In less than thirty minutes a panel truck emblazoned with the company’s name, Acme Furnace Service, with slogans and cartoon figures, pulled into our driveway. Its operator, pad in hand, resplendent in a snappy uniform, cap, bow-tie, smart shiny shoes, presented himself at our door. We saw no halo above his head but it was an overcast day. He appeared too impeccable to be poking around in the bowels of dirty furnaces, but in a crisis, who could be critical?

We chatted about his firm and listened attentively to accounts of the miseries of customers taken in by disreputable competitors. We warmed to this man, this saint whose timely arrival would deliver us from the fury of heating plants gone berserk.

Keeping a respectful tone, I asked evenly if he should now be directed to the lower depths. I escorted him down the stairs followed timidly by the missus who had chewed her nails to the quick. Better times were near.

In the immediate environs of the monster he wished to be with it alone. As we ascended the stairs the furnace belched, an obvious objection to its majesty being challenged. But in the din, we heard the man say, “There, there, big fella. It’s going to be all right.” My wife and I exchanged smiles and glances of optimism.

After an eternity, he emerged ascended into the light of the kitchen, rubbing his eyes as he adjusted to the brightness. He seemed calm as a benefactor should. He commented how nice and big the house was, what kind of work I did, how everything cost more today including the upkeep of a place like ours, a sickly child at home needing expensive treatment, his aged parents to whom he was the sole provider, and, his chronic backaches.

“The truth is,” he stated, “that your furnace is reasonably functional, for now that is, but it has symptoms that spell trouble. Maybe not for a while. On the other hand…”

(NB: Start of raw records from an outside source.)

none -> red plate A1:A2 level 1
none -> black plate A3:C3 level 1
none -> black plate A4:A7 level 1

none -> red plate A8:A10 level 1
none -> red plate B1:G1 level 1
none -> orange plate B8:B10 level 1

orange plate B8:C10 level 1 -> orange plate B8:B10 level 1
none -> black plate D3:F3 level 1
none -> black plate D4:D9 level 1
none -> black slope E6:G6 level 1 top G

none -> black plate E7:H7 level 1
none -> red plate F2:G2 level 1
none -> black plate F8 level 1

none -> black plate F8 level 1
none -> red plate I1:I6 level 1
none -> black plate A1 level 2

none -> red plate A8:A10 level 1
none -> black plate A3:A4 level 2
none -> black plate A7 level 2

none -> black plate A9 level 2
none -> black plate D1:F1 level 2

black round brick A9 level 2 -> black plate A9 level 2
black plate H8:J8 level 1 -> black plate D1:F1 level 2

“How long, doc- , I mean…”

“No telling. With this generation furnace I’ve seen ‘em go as quick as a week after I looked at them. You’ll be lucky if it lasts a year.”

We gasped. “Wh-what can go wrong? What should the concern be?”

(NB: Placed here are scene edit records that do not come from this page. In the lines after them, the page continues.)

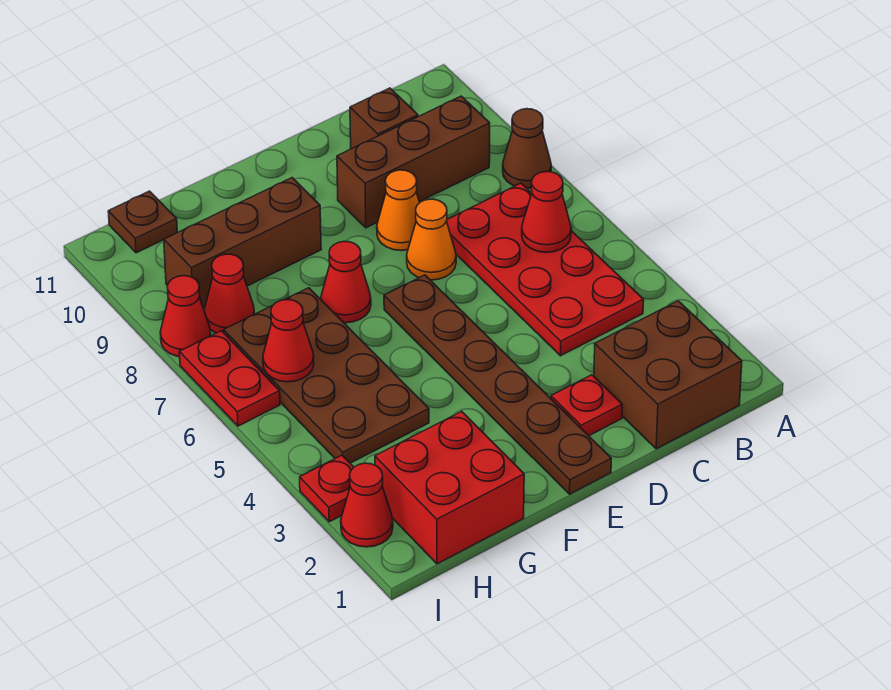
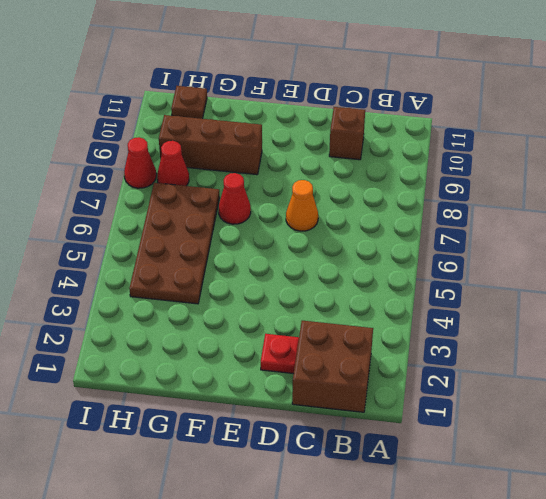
none -> brown cone A8 level 1
none -> red plate B4:C7 level 1
none -> brown brick B9:D9 level 1

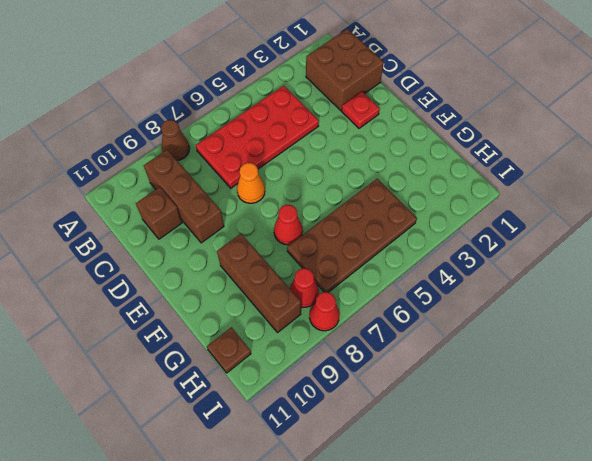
none -> orange cone D8 level 1
none -> brown plate E1:E6 level 1
none -> red brick G1:H2 level 1

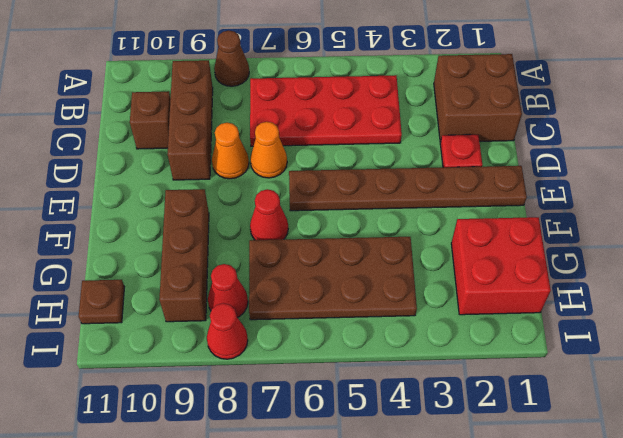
none -> red cone I2 level 1
none -> red plate I3 level 1
none -> red plate I6:I7 level 1

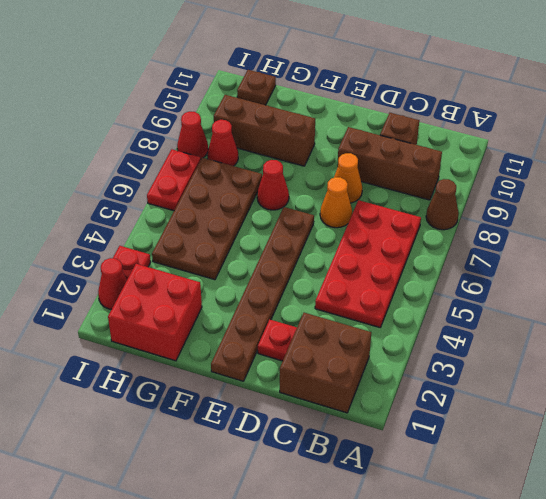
none -> red cone B6 level 2
none -> red cone H6 level 2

His face contorted into a grim, demonic mask and he pronounced with no uncertain forefoding as his voice dropped several octaves. “What will likely happen is the blower motor will go bad. It’s on its last legs.” A pause as he checked his audience. “And, that’s when the white smoke will begin.”

The little woman and I shrieked as one, “White smoke!”

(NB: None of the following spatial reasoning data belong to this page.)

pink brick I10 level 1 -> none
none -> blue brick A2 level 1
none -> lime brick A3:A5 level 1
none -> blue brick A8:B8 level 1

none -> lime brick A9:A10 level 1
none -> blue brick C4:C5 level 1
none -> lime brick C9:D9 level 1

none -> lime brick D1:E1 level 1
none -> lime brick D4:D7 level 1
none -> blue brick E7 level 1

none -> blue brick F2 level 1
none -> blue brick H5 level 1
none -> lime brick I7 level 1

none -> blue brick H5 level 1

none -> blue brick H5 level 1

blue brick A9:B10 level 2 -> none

“Yes, white smoke, thick white smoke. Usually happens at two a.m. If you should wake up and your bedroom is filled with white smoke, don’t panic. Quietly,get out of bed, WALK to the closet, get your robes, valuables, then calmly go down the stairs to the basement.”

Dreadful thoughts raced through my mind, critical questions related to his narration begged to be answered. Like, “don’t panic.” Who panics when awakened at two a.m. in a smoke-filled room? Get up “quietly”, so as not to disturb the smoke? “Go down the stairs”, through the smoke?

We journeyed to the basement, me in a trance and a persistent cough and teary eyes. He showed me which fuse to turn off to stop the furnace blower, but to me all fuses looked alike. I hesitated to ask how to dispense with all the smoke until he or the fire department responded to my desperate summons in the middle of the night. I mustered the audacity and he deigned to reply.

“Just go outside,” he said, “but be sure you’re at least several hundred feet from the house. And, wear a hardhat. Do you happen to have gas masks? I have some used ones in the van. Cheap.”

Progressing to an estimate of replacing the motor, (they had a special until the end of the month), his summation evoked visions of personal financial collapse. It made the leak in the toilet and the need to fix the garage door small potatoes. Leaving the furnace in dubious health had to be risked.

On his way out he suggested, “Call your insurance agent to be sure you’re covered for smoke damage. Most policies don’t cover it. I know folks who have had over ten thousand bucks worth of damage.”

So far, white smoke hasn’t been a problem. However, insomnia has been. Every night I anticipate the white smoke. Ever prepared, I set the alarm for a quarter to two and wait.